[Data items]

········

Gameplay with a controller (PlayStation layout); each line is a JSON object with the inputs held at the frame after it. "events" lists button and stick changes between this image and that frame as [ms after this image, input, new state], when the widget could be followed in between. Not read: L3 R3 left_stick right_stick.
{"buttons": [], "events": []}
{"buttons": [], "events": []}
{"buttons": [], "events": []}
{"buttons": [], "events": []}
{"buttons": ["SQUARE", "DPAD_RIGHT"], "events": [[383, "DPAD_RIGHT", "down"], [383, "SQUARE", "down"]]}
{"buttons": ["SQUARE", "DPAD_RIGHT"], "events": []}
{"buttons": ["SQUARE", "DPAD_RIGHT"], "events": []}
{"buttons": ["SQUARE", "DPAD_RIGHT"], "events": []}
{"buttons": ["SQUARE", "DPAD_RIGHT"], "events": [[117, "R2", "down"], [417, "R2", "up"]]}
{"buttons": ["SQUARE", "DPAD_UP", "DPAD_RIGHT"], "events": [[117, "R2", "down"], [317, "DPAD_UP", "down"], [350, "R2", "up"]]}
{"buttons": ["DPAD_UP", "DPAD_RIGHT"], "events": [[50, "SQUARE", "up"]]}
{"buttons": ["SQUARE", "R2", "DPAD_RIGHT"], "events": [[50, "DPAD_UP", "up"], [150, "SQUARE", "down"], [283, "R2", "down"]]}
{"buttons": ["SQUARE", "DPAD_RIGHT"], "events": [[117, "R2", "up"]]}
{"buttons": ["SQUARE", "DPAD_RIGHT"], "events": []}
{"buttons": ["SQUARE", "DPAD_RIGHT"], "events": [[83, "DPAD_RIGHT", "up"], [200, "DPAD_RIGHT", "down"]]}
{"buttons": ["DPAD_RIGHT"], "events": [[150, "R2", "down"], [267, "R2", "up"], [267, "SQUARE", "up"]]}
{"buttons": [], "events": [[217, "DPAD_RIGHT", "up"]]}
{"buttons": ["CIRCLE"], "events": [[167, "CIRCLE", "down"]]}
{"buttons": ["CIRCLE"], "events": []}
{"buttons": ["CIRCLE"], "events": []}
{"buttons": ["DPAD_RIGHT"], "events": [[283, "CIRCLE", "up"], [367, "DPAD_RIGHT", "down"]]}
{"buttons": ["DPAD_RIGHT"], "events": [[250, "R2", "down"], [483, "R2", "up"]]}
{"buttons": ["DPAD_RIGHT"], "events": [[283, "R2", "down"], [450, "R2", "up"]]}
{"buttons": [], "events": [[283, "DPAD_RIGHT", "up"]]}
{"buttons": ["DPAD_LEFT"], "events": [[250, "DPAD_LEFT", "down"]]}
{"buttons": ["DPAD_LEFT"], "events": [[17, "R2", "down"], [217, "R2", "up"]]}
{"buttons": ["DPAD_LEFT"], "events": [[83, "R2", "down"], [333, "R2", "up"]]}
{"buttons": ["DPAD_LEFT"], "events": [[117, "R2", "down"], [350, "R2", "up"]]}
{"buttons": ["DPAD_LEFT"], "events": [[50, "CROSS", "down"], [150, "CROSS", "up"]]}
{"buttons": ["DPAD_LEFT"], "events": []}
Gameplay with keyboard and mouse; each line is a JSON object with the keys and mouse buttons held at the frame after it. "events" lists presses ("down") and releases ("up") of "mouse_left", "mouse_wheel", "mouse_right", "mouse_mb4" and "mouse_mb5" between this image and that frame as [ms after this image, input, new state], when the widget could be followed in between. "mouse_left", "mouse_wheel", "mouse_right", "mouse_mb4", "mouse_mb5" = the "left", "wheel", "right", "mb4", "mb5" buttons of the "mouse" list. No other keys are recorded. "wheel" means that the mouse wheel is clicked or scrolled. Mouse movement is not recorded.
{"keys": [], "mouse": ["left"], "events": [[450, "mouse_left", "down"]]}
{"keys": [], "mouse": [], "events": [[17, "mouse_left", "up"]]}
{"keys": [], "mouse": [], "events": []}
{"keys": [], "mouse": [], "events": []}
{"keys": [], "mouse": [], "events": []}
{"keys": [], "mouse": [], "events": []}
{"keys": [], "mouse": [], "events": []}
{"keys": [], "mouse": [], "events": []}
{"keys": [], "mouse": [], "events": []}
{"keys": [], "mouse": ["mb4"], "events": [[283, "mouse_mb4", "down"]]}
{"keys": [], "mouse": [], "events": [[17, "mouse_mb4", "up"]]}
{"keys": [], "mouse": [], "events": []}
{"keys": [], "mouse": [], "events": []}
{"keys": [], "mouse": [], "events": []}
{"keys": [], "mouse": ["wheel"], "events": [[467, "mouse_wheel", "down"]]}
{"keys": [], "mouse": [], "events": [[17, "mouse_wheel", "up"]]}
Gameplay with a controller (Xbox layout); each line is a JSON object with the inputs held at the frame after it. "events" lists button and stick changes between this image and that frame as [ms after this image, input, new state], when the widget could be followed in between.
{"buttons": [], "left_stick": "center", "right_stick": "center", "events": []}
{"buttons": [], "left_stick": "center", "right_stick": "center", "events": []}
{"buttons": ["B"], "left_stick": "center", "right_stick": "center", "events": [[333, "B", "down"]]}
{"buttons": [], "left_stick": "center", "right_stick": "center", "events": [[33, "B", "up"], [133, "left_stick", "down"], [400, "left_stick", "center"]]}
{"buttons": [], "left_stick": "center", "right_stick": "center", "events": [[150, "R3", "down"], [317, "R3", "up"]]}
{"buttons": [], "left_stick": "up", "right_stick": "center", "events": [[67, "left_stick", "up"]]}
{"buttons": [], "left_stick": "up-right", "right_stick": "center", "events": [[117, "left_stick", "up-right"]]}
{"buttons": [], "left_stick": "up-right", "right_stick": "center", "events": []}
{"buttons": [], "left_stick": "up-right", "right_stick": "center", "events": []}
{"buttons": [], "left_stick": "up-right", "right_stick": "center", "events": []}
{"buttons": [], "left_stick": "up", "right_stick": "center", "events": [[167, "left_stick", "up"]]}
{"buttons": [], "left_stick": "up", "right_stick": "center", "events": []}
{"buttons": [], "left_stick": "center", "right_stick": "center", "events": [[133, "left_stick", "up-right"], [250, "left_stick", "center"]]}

········

What you will do: Every line of the entries above that holds "CIRCLE" should be copied out.

Solution to this problem:
{"buttons": ["CIRCLE"], "events": [[167, "CIRCLE", "down"]]}
{"buttons": ["CIRCLE"], "events": []}
{"buttons": ["CIRCLE"], "events": []}
{"buttons": ["DPAD_RIGHT"], "events": [[283, "CIRCLE", "up"], [367, "DPAD_RIGHT", "down"]]}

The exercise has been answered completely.